In spark, data source is one of the foundational API for structured data analysis. Combined with dataframe and spark SQL abstractions, it makes spark one of the most complete structured data engine out there. You can read more about structured data analysis in spark here.
Data source API was introduced in spark 1.3 along with dataframe abstraction. After that release, spark has undergone tremendous change. Spark has moved to custom memory management and with 2.0 we got Dataset , a better dataframe, abstraction. With these tremendous changes data source API needed to revisited.
So in 2.3 version, spark has released new version of data source API known as as data source V2. This API reflects all the learning spark developers learnt in last few releases. This API will be foundation for next few years of spark data source connectivity.
In this series of posts, I will be discussing about different parts of the API. We will be learning API by building data sources for different sources like flat file, relational databases etc.
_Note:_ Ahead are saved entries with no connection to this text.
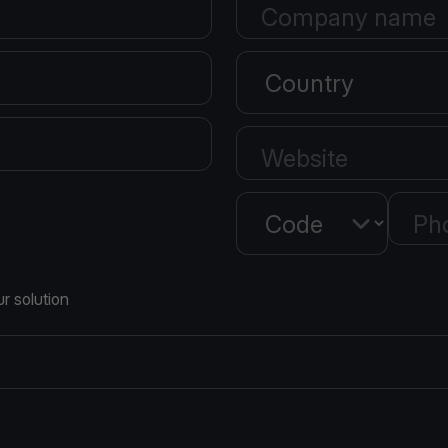
Company name
Country
Website
Country
Ph
r solution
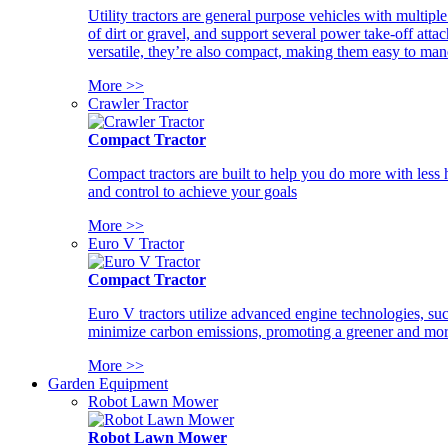
Utility tractors are general purpose vehicles with multipl
of dirt or gravel, and support several power take-off atta
versatile, they’re also compact, making them easy to man
More >>
Crawler Tractor
Compact Tractor
Compact tractors are built to help you do more with less
and control to achieve your goals
More >>
Euro V Tractor
Compact Tractor
Euro V tractors utilize advanced engine technologies, suc
minimize carbon emissions, promoting a greener and more
More >>
Garden Equipment
Robot Lawn Mower
Robot Lawn Mower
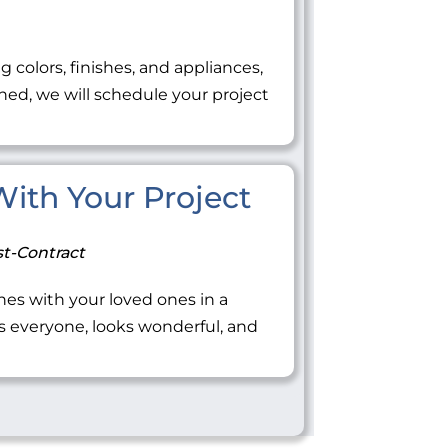
ng colors, finishes, and appliances,
ned, we will schedule your project
 With Your Project
t-Contract
tones with your loved ones in a
everyone, looks wonderful, and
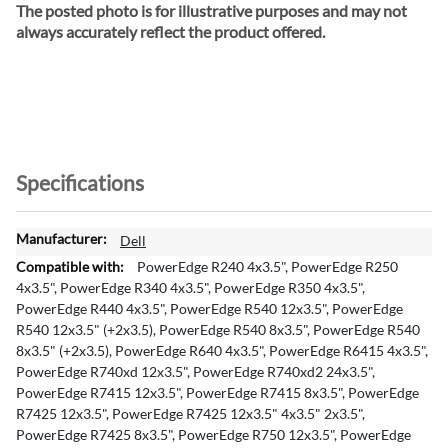
The posted photo is for illustrative purposes and may not
always accurately reflect the product offered.
Specifications
M
Dell
o
PowerEdge R240 4x3.5", PowerEdge R250
r
4x3.5", PowerEdge R340 4x3.5", PowerEdge R350 4x3.5",
e
PowerEdge R440 4x3.5", PowerEdge R540 12x3.5", PowerEdge
I
R540 12x3.5" (+2x3.5), PowerEdge R540 8x3.5", PowerEdge R540
n
8x3.5" (+2x3.5), PowerEdge R640 4x3.5", PowerEdge R6415 4x3.5",
f
PowerEdge R740xd 12x3.5", PowerEdge R740xd2 24x3.5",
o
PowerEdge R7415 12x3.5", PowerEdge R7415 8x3.5", PowerEdge
r
R7425 12x3.5", PowerEdge R7425 12x3.5" 4x3.5" 2x3.5",
m
PowerEdge R7425 8x3.5", PowerEdge R750 12x3.5", PowerEdge
a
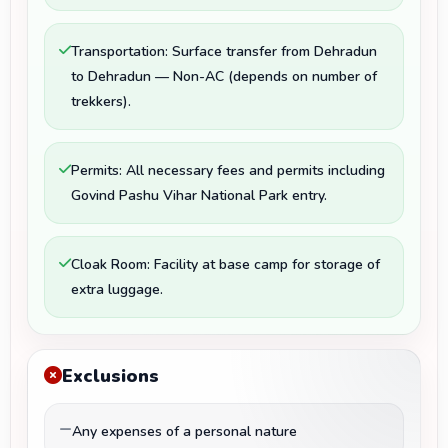
Transportation: Surface transfer from Dehradun
to Dehradun — Non-AC (depends on number of
trekkers).
Permits: All necessary fees and permits including
Govind Pashu Vihar National Park entry.
Cloak Room: Facility at base camp for storage of
extra luggage.
Exclusions
Any expenses of a personal nature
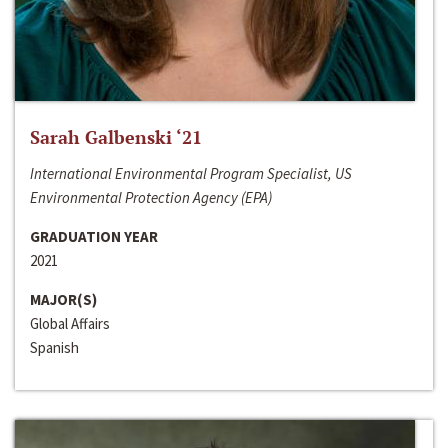
Sarah Galbenski ‘21
International Environmental Program Specialist, US
Environmental Protection Agency (EPA)
GRADUATION YEAR
2021
MAJOR(S)
Global Affairs
Spanish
This is first blog in the series where we discuss about the limitations of existing data source API. It will helps us to understand the motivation for new API.You can read all the post in the series here.
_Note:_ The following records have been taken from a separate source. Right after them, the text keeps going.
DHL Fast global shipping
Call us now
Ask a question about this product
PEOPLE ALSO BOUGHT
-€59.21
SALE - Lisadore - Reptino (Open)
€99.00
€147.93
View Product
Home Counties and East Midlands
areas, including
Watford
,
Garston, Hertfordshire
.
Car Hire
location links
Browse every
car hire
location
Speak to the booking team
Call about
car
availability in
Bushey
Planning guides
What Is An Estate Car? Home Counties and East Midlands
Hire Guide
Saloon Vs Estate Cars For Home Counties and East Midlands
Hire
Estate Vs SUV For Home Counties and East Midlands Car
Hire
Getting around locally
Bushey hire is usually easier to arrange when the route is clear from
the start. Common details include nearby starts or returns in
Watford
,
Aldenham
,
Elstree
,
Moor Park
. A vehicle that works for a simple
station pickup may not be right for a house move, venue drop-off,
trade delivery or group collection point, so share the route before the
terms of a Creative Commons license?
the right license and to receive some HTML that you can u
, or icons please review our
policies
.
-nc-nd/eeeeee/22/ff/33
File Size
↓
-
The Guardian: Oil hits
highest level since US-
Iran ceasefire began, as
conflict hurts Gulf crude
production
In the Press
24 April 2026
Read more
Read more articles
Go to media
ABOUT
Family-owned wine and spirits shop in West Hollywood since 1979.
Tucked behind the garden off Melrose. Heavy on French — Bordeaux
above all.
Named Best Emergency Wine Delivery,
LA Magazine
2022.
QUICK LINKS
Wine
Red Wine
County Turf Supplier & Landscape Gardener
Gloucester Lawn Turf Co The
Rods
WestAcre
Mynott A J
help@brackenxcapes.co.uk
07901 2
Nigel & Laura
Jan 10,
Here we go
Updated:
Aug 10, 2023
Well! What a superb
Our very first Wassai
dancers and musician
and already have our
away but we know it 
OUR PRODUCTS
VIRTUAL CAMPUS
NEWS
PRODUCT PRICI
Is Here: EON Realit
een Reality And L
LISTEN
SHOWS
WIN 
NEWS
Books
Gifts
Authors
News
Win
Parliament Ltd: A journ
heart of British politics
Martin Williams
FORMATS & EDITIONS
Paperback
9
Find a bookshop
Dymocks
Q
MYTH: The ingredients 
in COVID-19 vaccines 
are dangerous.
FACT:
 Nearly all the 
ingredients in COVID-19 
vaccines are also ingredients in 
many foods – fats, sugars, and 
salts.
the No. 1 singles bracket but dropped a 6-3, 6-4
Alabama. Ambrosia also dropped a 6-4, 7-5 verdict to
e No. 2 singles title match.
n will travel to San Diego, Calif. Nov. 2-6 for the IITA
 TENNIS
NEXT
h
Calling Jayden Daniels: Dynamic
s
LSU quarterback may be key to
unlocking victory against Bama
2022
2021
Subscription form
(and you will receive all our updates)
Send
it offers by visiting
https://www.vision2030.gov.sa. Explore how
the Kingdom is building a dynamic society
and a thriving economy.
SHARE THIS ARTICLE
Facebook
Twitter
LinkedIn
Limitations of Data Source V1 API
1. Dependence on SQL Context and DataFrame
Typically data sources are lowest level abstractions in a data analysis stack. In data source v1, this layer depended upon higher level API likes SQLContext , Dataframes and RDD.
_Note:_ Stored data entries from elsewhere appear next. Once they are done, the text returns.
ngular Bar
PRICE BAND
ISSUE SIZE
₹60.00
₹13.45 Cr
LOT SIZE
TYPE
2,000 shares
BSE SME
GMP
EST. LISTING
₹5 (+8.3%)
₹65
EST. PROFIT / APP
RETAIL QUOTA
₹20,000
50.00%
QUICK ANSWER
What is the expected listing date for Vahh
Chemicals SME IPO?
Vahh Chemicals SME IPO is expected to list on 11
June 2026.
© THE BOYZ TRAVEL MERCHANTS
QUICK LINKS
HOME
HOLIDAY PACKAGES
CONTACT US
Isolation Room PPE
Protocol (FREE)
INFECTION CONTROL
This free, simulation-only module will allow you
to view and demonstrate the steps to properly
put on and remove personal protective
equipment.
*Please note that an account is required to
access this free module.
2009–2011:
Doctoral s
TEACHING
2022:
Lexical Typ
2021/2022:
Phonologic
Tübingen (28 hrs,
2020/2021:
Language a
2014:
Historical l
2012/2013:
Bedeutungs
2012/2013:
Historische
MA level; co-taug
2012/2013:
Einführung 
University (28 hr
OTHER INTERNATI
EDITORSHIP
The below are few of the interfaces of v1 API.
As you can see in the above code, these API’s are using higher level user facing API’s.
In spark 2.0 SQLContext got deprecated. It got replaced by SparkSession. Also DataFrame superseded by Dataset API. But spark has not able to update data source API to reflect these changes.
So as we can see high level API’s evolve over time. Having data source , which is a lower layer abstraction, depending upon the higher level abstractions is not a good idea.
2. Lack of Support for Columnar Read
As you can see from above buildScan API, spark data source reads data in Row format. Even though internal spark engine supports columnar data representation it’s not exposed to data sources. But many data sources used for analytics are columnar by nature. So there is unnecessary translation of columnar data source to row in connector and back to columnar in spark engine.
To avoid this in internal columnar format like parquet spark uses internal API’s. But it’s not possible for third party libraries.This impacts their performance.
3. Lack of Partitioning and Sorting Info
In data source v1 API, a data source cannot pass the partition information to spark engine. This is not good for databases like Hbase/ Cassandra which have optimised for partition access. In data source V1 API , when spark reads data from these sources it will not try to co locate the processing with partitions which will result in poor performance.
Spark built in sources overcome this limitation using the internal API’s. That’s why spark inbuilt sources much more performant than third party ones
4. No transaction support in Write Interface
Current write interface is very generic. It was built primarily to support to store data in systems like HDFS. But more sophisticated sinks like databases needed more control over data write. For example, when data is written to partially to database and job aborts, it will not cleanup those rows. It’s not an issue in HDFS because it will track non successful writes using _successful file . But those facilities are not there in databases. So in this scenario, database will be in inconsistent state. Databases handle these scenarios using transactions which is not supported in current data source API’s.
5. Limited Extendability
Current data source API only supports filter push down and column pruning. But many smart sources, data sources with processing power, do more capabilities than that. Currently data source API doesn’t good mechanism to push more catalyst expressions to underneath source.
As we can see from above points, current data source API is not adequate for these new generation data sources.
Data source API is one of the foundation API of spark. It need to be evolved to support new territory spark is going with 2.0 . In this post we discussed about different limitations of current data source API which will be motivation for new API.